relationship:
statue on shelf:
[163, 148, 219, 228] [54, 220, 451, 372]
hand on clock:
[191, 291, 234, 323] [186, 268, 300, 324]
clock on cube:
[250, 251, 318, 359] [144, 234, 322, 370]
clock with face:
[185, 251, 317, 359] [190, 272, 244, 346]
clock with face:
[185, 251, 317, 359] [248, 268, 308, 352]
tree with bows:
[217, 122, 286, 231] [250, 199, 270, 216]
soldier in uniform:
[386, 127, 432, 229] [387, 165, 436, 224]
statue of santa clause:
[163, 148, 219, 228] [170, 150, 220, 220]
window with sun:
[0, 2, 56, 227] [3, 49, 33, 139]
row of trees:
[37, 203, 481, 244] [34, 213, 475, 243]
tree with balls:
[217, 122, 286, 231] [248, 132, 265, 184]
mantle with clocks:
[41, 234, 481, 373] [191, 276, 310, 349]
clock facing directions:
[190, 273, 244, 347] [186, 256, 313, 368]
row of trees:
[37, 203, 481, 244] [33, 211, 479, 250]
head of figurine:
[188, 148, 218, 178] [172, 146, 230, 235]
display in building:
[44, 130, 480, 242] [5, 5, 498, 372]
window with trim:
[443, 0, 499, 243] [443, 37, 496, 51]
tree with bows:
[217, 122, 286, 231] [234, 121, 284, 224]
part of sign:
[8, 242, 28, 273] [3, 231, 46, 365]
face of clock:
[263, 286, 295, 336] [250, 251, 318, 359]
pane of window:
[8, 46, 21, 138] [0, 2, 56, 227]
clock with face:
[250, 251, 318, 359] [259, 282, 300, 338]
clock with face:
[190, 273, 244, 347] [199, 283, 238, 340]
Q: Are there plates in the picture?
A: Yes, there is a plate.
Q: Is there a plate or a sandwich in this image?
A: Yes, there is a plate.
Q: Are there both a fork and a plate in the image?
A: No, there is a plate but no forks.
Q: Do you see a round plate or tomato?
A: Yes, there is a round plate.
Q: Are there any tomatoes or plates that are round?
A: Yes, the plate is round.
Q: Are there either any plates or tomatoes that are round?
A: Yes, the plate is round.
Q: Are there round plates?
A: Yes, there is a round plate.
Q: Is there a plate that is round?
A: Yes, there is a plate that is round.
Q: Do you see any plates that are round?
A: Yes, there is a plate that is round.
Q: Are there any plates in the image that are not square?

——————————

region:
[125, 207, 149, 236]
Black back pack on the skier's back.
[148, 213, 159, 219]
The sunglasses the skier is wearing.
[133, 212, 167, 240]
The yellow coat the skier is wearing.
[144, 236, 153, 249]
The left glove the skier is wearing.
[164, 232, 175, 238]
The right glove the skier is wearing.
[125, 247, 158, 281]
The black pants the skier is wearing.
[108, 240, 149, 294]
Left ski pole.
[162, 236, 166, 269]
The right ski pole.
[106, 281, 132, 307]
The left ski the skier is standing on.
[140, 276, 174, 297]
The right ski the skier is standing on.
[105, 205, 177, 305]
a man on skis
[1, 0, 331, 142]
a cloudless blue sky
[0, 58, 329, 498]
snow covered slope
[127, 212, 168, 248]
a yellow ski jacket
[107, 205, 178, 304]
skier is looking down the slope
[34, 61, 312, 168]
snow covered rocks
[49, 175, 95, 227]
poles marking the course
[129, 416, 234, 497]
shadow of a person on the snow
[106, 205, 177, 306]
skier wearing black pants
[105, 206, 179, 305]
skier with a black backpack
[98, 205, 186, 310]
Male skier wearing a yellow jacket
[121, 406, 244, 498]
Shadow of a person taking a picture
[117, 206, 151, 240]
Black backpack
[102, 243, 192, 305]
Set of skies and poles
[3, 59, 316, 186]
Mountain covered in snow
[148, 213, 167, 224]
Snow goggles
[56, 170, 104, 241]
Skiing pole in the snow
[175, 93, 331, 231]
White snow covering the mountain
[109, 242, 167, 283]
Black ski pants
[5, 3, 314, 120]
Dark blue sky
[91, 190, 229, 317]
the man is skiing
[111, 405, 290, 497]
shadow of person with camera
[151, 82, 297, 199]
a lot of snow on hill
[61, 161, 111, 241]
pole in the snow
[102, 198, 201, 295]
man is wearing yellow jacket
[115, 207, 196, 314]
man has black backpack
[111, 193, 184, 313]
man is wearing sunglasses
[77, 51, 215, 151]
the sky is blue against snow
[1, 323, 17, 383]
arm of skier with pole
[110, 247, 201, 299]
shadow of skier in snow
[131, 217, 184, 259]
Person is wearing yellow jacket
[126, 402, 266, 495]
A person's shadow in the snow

——————————

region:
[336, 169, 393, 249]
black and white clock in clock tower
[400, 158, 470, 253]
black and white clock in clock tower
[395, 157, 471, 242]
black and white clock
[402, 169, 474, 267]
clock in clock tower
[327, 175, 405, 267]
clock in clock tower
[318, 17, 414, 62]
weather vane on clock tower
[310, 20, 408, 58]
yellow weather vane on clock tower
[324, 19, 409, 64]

——————————

Reproduce word for word the part of the records that opens with the line containing "[164, 232, 175, 238]" and closes with the line containing "The left ski the skier is standing on.", including both of those lines.

[164, 232, 175, 238]
The right glove the skier is wearing.
[125, 247, 158, 281]
The black pants the skier is wearing.
[108, 240, 149, 294]
Left ski pole.
[162, 236, 166, 269]
The right ski pole.
[106, 281, 132, 307]
The left ski the skier is standing on.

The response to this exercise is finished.